Establish Workplace Controls to Protect Against Exposure
Controlling workplace hazards during a COVID-19 outbreak could come down to protective measures as it may not be realistic to eliminate a hazard completely. Listed from most effective to least, consider both engineering and administrative controls.
Set Up Engineering Controls to Protect Against Exposure to Infection
Engineering controls involve altering the workplace without relying on employee behavior. Controls include (but are not limited to):
- Installing efficient air filters
- Increasing ventilation rates
- Adding physical barriers between employees and customers
Establish Administrative Controls to Alter Employee Behavior
Administrative controls, such as policies, practices, and procedures, rely on employees to alter their behavior include (but are not limited to):
- Asking sick employees to remain home
- Replacing face-to-face meetings with forms of virtual communications
- Reducing shifts and thereby the number of employees that are in the workplace
Require Safe Work Practices to Reduce Exposure
Identify a workplace coordinator who will be responsible for any COVID-19 issues that may impact the workplace for quicker response times. In addition:
- Provide educational resources on protective behaviors
- Provide tissues, no-touch trash cans, hand soap, hand sanitizer, and disposable towels
- Encourage proper etiquette for coughing, sneezing, and handwashing. Print our flyers and display them in washrooms and on common bulletin boards.
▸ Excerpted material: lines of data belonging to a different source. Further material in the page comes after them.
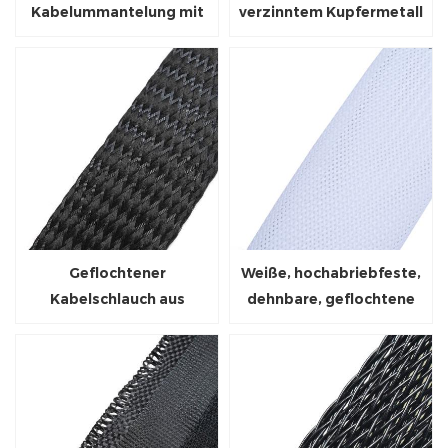
Kabelummantelung mit
verzinntem Kupfermetall
Klettverschluss
Geflochtener
Weiße, hochabriebfeste,
Kabelschlauch aus
dehnbare, geflochtene
Polyester zur
Kabelhülle aus PET
Geräuschreduzierung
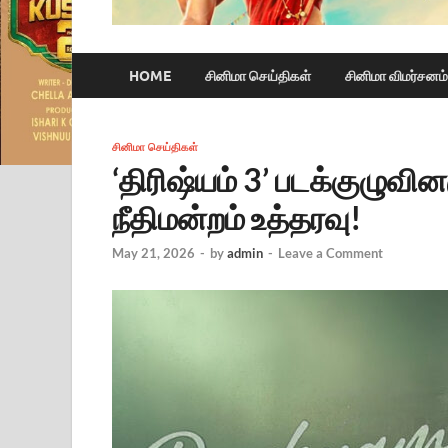
HOME
சினிமா செய்திகள்
சினிமா விமர்சனம்
சினிமா செய்திகள்
‘திரிஷ்யம் 3’ படக்குழுவின
நீதிமன்றம் உத்தரவு!
May 21, 2026
-
by
admin
-
Leave a Comment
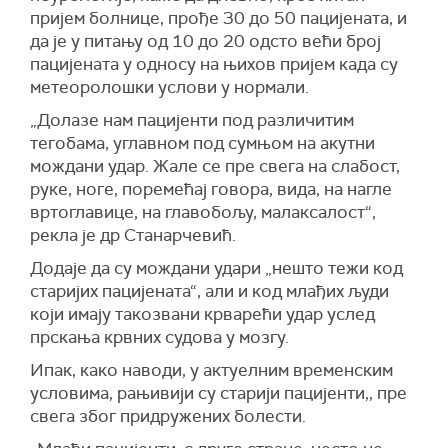
пријем болнице, прође 30 до 50 пацијената, и
да је у питању од 10 до 20 одсто већи број
пацијената у односу на њихов пријем када су
метеоролошки услови у нормали.
„Долазе нам пацијенти под различитим
тегобама, углавном под сумњом на акутни
мождани удар. Жале се пре свега на слабост,
руке, ноге, поремећај говора, вида, на нагле
вртоглавице, на главобољу, малаксалост“,
рекла је др Станарчевић.
Додаје да су мождани удари „нешто тежи код
старијих пацијената“, али и код млађих људи
који имају такозвани крварећи удар услед
прскања крвних судова у мозгу.
Ипак, како наводи, у актуелним временским
условима, рањивији су старији пацијенти,, пре
свега због придружених болести.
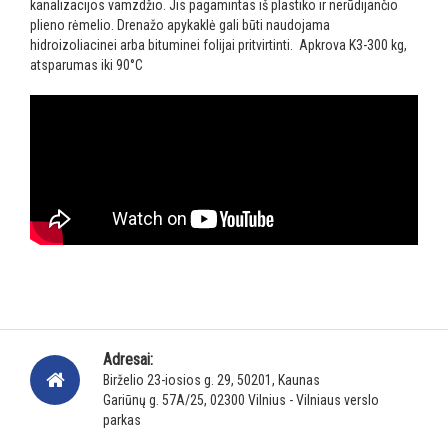
kanalizacijos vamzdžio.
Jis pagamintas iš plastiko ir nerūdijančio
plieno rėmelio. Drenažo apykaklė gali būti naudojama
hidroizoliacinei arba bituminei folijai pritvirtinti.
Apkrova K3-300 kg,
atsparumas iki 90°C
Adresai:
Birželio 23-iosios g. 29, 50201, Kaunas
Gariūnų g. 57A/25, 02300 Vilnius - Vilniaus verslo
parkas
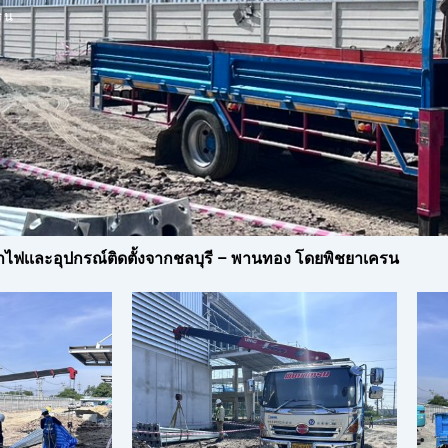
รน
สาไฟเเละอุปกรณ์ติดตั้งจากชลบุรี – พานทอง โดยพิชยาเครน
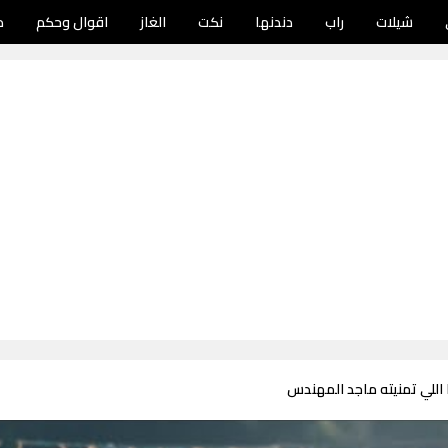
شيلات
راب
دندنها
نكت
الغاز
اقوال وحكم
د
 اللي تمنيته ماجد المهندس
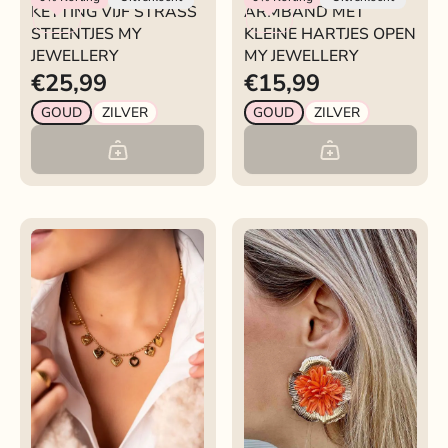
KETTING VIJF STRASS
ARMBAND MET
STEENTJES MY
KLEINE HARTJES OPEN
JEWELLERY
MY JEWELLERY
€25,99
€15,99
GOUD
ZILVER
GOUD
ZILVER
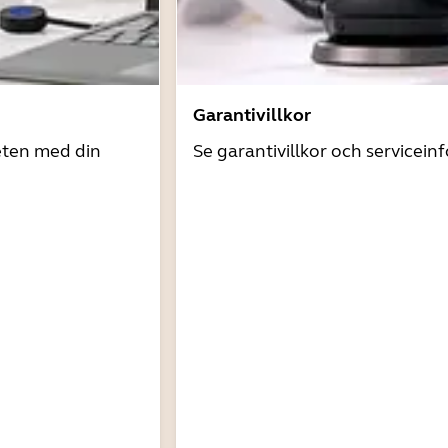
Garantivillkor
eten med din
Se garantivillkor och servicein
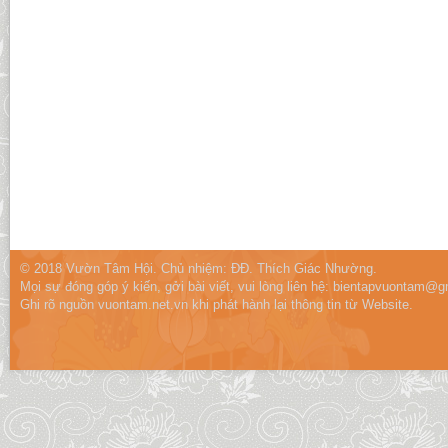
© 2018 Vườn Tâm Hội. Chủ nhiệm: ĐĐ. Thích Giác Nhường.
Mọi sự đóng góp ý kiến, gởi bài viết, vui lòng liên hệ:
bientapvuontam@gm
Ghi rõ nguồn vuontam.net.vn khi phát hành lại thông tin từ Website.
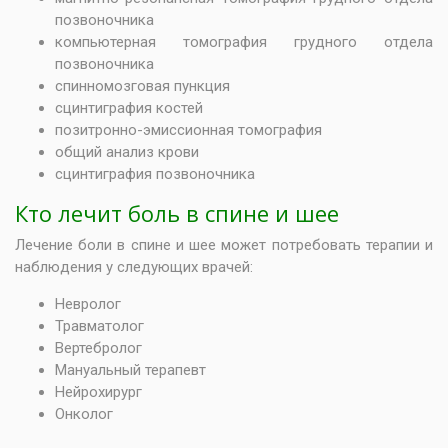
позвоночника
компьютерная томография грудного отдела
позвоночника
спинномозговая пункция
сцинтиграфия костей
позитронно-эмиссионная томография
общий анализ крови
сцинтиграфия позвоночника
Кто лечит боль в спине и шее
Лечение боли в спине и шее может потребовать терапии и
наблюдения у следующих врачей:
Невролог
Травматолог
Вертебролог
Мануальный терапевт
Нейрохирург
Онколог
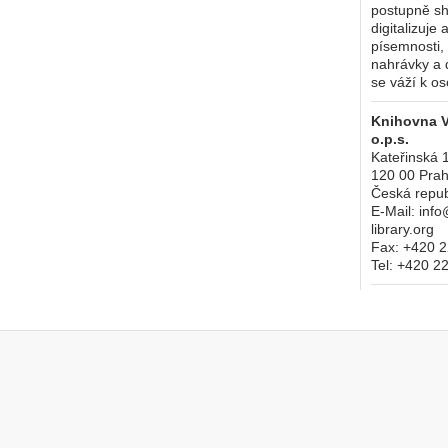
postupně s
digitalizuje
písemnosti, 
nahrávky a d
se váží k o
Knihovna V
o.p.s.
Kateřinská 
120 00
Prah
Česká repub
E-Mail:
info
library.org
Fax:
+420 2
Tel:
+420 22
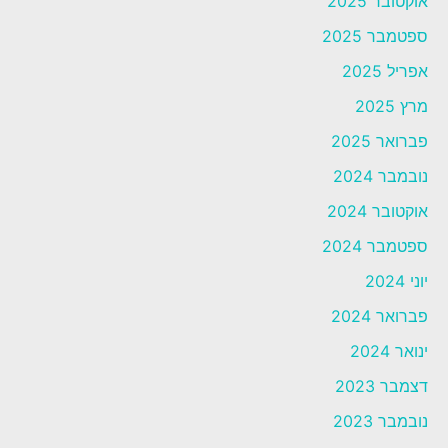
אוקטובר 2025
ספטמבר 2025
אפריל 2025
מרץ 2025
פברואר 2025
נובמבר 2024
אוקטובר 2024
ספטמבר 2024
יוני 2024
פברואר 2024
ינואר 2024
דצמבר 2023
נובמבר 2023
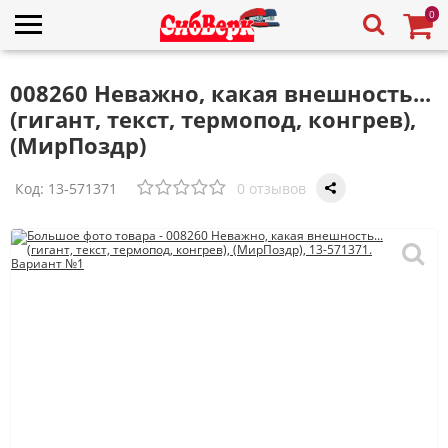
0
008260 Неважно, какая внешность...
(гигант, текст, термопод, конгрев),
(МирПоздр)
Код:
13-571371
0 отзывов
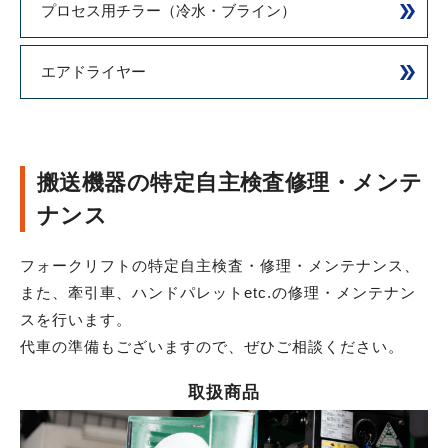
プロセス用チラー（冷水・ブライン）
エアドライヤー
搬送機器の
特定自主検査修理・メンテ
ナンス
フォークリフトの特定自主検査・修理・メンテナンス、
また、牽引車、ハンドパレットetc.の修理・メンテナン
スを行います。
代車の準備もございますので、ぜひご相談ください。
取扱商品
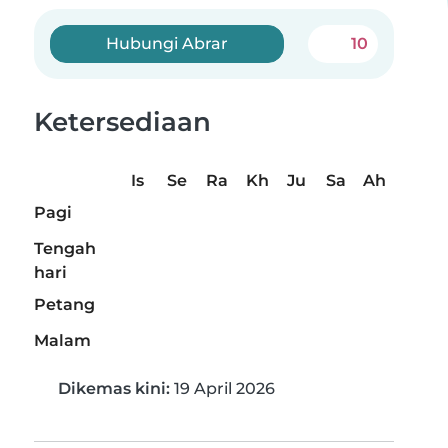
Hubungi Abrar
10
Ketersediaan
Is
Se
Ra
Kh
Ju
Sa
Ah
Pagi
Tengah
hari
Petang
Malam
Dikemas kini:
19 April 2026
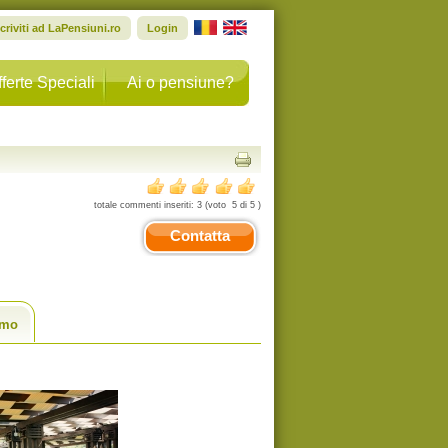
scriviti ad LaPensiuni.ro
Login
ferte Speciali
Ai o pensiune?
totale commenti inseriti:
3
(voto
5
di
5
)
Contatta
smo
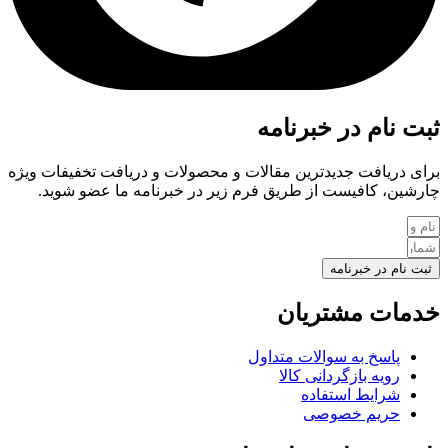
ثبت نام در خبرنامه
برای دریافت جدیدترین مقالات و محصولات و دریافت تخفیفات ویژه
چارشین، کافیست از طریق فرم زیر در خبرنامه ما عضو شوید.
ثبت نام در خبرنامه
خدمات مشتریان
پاسخ به سوالات متداول
رویه بازگردانی کالا
شرایط استفاده
حریم خصوصی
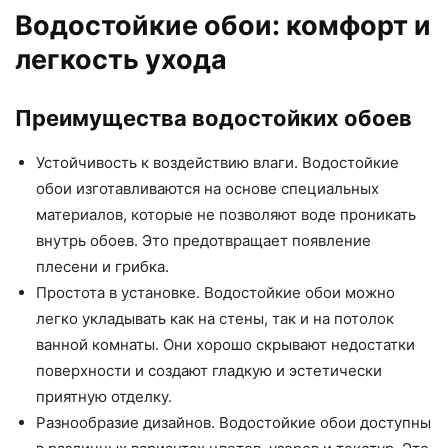
Водостойкие обои: комфорт и
легкость ухода
Преимущества водостойких обоев
Устойчивость к воздействию влаги. Водостойкие
обои изготавливаются на основе специальных
материалов, которые не позволяют воде проникать
внутрь обоев. Это предотвращает появление
плесени и грибка.
Простота в установке. Водостойкие обои можно
легко укладывать как на стены, так и на потолок
ванной комнаты. Они хорошо скрывают недостатки
поверхности и создают гладкую и эстетически
приятную отделку.
Разнообразие дизайнов. Водостойкие обои доступны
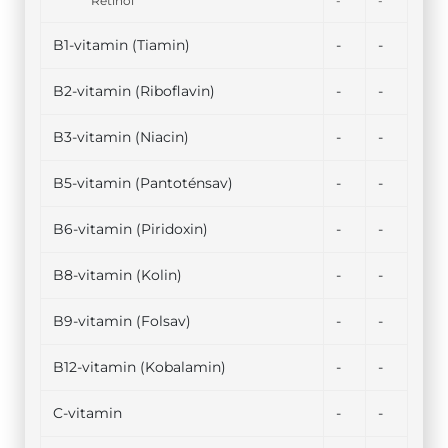
Retinol
-
-
B1-vitamin (Tiamin)
-
-
B2-vitamin (Riboflavin)
-
-
B3-vitamin (Niacin)
-
-
B5-vitamin (Pantoténsav)
-
-
B6-vitamin (Piridoxin)
-
-
B8-vitamin (Kolin)
-
-
B9-vitamin (Folsav)
-
-
B12-vitamin (Kobalamin)
-
-
C-vitamin
-
-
- Perform routine cleanings throughout the establishment, taking extra care to desensitize frequented areas of the business.
- Have conversations with employees and understand who is more at-risk, and what they might need.
- Provide PPE
Provide Personal Protective Equipment (PPE)
Personal Protective Equipment, or PPE, is a line of defense against infection that may make a difference. It is the employer’s responsibility to provide PPE to employees.
Regulations require that PPE is:
- Fitted to the person;
- Maintained and stored properly;
- Provided with instructions;
- Used correctly
Examples of PPE are gloves, goggles, face shields & masks.
Identify Risk Level to Determine Appropriate Precautions
OSHA has divided levels of risk into 4 categories, with most American workers likely falling in the lower exposure risk.
Low risk: businesses have minimal occupation contact with the public and other coworkers. Remote workers, office workers, and others who can safely maintain a 6 ft radius as they do their jobs all fall into this category.
Medium risk: businesses require close contact with people who may have been exposed but have not been tested. Workers who have close contact with the general public are at medium risk of exposure.
High risk: employees have a high potential for exposure to suspected or known cases of coronavirus. These jobs include mortuary workers, medical transport workers, and healthcare delivery and support staff.
Most Reliable Sources to Keep Up with Health and Safety Guidelines
Local and state governments websites are the most reliable when it comes to community and local guidance. For other information, turn to the Centers for Disease Control and Prevention and the World Health Organization. For information on protecting the workplace and workers, turn to the Occupational Safety and Health Administration.
Conducting business in these uncertain times can be scary, but these actions may help conduct business and protect employees and customers at the same time.